Social Security Disability Income Limits
While there is no limit on an individual’s amount of assets or unearned income (income that your spouse earns), the Social Security Administration (SSA) puts a limit on the amount of income you earn from working while you are on Social Security disability benefits. This is under the premise that, when you are capable of working, you are not considered disabled.
Substantial Gainful Activity
Generally, individuals are not allowed to receive disability benefits while engaging in “substantial gainful activity” or SGA. In short, you are engaging in SGA if you are working and earning an income that is more than the SGA limit of $1,170 per month. If you are blind, SGA limit is $1,920. Social Security uses the national average wage index in determining the Social Security disability income limits for the SGA each year, and the amount of income considered as SGA depends on the nature of an individual’s disability.
Unearned income pertains to any income that is not received through employment or self-employment. Spouse’s income, interest, and investments are considered unearned income, therefore Social Security does not put a limit to this. Others include pension or retirement benefits, veteran’s benefits, unemployment benefits, worker’s compensation benefits, life insurance payouts, inheritance, alimony and child support payments, income from rental properties, union benefits, or any money provided by a another person to pay for your personal expenses.
Trial Work Period
There are some cases when SSDI recipients want to go back to work but they are worried that they will not be able to perform well due to disabilities. The SSA provides a trial work period to encourage persons with disabilities to return to work.

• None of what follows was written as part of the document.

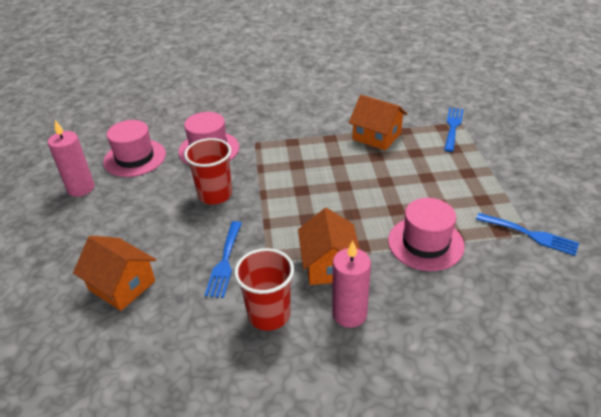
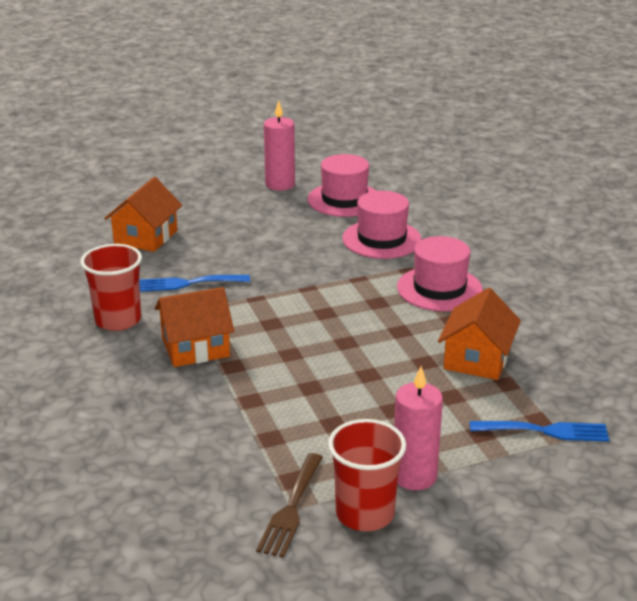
camera: 75 degrees right, 10 degrees down
red cup [184,138,232,205] -> red cup moved to [328,419,406,531]
pink candle [332,240,371,328] -> pink candle moved to [394,366,443,490]
pink hat [388,198,465,271] -> pink hat moved to [397,236,483,311]
blue fork [476,213,579,256] -> brown fork [256,453,323,558]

Through the trial work period, SSDI recipients can test their ability to work while receiving full benefits, regardless of whether or not they exceed Social Security disability income limit for at least nine months within a 60-month period before your disability has ended. For the year 2017, the trial work month is any month a disabled person earns a monthly income of over $840. For self-employed individuals, trial work month is any month you work for more than 80 hours or earn more than $840.
When you render your services for the nine-month trial period, the SSA will evaluate your work to determine if you exceeded SGA limits. If you exceeded the limit, you will continue to receive your disability benefits until three months and then it will stop. But if your income falls below SGA limit or if you quit work due to disability, you will receive your benefits again within the next 36 months.
If you stop work due to disability, the SSA will let you reinstate your benefits within five years. In this five-year period, you will no longer need to file a new disability application and you will be entitled to expedited reinstatement.